(Data excerpts)
........

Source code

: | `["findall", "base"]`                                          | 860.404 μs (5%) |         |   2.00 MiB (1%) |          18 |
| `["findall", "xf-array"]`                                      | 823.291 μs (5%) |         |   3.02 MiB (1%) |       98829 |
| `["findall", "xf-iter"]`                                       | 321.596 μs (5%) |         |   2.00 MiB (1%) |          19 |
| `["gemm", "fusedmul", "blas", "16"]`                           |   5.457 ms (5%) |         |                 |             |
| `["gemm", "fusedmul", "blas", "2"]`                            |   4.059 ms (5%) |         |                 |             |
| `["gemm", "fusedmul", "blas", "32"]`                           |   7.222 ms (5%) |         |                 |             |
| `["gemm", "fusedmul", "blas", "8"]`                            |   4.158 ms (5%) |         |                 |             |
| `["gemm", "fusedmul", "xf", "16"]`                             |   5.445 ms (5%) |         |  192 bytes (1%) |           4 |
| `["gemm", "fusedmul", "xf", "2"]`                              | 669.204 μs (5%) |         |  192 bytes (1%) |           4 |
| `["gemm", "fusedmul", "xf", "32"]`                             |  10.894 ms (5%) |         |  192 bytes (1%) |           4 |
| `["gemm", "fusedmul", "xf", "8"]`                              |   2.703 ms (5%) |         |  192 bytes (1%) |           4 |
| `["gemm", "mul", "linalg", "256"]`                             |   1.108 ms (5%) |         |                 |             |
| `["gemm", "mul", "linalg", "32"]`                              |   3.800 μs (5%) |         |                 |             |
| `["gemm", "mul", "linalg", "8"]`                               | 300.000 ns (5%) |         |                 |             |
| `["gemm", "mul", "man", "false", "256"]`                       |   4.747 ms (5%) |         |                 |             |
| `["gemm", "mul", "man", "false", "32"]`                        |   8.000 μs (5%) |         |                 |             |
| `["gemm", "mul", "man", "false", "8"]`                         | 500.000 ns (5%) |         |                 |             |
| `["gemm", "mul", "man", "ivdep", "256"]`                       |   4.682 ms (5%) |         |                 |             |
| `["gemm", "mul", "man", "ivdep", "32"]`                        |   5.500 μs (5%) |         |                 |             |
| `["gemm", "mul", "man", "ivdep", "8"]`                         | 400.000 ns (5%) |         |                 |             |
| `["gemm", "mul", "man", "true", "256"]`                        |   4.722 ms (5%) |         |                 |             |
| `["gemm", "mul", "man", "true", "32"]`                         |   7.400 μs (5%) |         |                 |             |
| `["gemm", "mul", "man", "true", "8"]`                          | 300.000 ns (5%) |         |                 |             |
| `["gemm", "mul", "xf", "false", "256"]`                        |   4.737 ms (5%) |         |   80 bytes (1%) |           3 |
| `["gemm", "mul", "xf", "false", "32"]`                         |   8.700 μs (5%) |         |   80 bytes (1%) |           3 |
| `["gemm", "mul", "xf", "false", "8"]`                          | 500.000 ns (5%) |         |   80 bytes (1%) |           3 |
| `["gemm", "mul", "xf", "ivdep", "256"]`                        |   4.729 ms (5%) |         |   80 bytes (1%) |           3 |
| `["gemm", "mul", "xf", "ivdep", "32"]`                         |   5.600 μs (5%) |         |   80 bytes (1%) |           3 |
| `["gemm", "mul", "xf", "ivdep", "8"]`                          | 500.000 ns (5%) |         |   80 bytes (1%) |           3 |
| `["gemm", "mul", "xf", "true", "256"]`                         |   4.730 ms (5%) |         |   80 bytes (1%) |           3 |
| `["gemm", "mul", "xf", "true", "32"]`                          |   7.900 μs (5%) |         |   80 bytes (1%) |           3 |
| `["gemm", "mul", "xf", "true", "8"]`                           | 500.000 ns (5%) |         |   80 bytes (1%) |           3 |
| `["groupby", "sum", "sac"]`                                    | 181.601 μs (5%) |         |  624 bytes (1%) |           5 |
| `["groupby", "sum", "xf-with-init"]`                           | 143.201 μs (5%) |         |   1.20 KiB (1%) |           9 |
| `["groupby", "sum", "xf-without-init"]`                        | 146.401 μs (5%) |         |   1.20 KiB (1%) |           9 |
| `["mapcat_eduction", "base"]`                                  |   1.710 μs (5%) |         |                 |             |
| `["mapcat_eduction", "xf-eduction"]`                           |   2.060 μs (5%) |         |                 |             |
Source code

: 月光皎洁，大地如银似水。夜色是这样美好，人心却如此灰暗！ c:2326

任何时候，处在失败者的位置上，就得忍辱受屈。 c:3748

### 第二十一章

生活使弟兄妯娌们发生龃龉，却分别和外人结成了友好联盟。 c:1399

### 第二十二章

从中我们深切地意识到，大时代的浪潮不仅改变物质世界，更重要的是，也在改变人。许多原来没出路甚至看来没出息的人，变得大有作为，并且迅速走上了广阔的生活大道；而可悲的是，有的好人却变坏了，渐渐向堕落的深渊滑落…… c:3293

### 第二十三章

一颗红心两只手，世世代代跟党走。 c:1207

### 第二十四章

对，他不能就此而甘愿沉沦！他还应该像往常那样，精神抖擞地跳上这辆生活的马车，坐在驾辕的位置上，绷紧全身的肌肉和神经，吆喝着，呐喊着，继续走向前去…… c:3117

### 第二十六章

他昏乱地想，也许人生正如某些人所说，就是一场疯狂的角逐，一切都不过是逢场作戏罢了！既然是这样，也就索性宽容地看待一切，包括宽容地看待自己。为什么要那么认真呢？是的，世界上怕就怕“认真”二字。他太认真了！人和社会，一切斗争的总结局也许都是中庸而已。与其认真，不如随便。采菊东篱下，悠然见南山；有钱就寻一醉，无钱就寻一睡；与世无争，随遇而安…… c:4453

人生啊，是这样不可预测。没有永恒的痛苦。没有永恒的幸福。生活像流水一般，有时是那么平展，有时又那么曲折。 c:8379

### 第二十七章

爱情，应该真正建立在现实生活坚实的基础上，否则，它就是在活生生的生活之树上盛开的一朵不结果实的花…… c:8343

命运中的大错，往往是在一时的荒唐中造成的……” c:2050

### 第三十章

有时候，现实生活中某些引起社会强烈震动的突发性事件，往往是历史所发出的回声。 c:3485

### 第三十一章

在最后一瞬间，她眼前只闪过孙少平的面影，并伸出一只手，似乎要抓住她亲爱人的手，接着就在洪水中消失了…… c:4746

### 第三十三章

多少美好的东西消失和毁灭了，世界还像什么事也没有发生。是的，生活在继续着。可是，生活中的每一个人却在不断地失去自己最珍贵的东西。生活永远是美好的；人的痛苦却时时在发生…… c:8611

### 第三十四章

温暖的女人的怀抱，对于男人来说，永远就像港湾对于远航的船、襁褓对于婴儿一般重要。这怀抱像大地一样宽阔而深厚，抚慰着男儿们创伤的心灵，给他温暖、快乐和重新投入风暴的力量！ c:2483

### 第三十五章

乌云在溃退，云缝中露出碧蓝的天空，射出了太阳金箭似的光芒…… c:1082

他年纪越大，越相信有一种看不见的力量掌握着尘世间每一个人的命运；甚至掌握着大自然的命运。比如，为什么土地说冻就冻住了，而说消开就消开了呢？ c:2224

........

### TASK
Your task is to say how many lines in the entries above contain the word "base". Please write only the number.

### RESPONSE AREA
2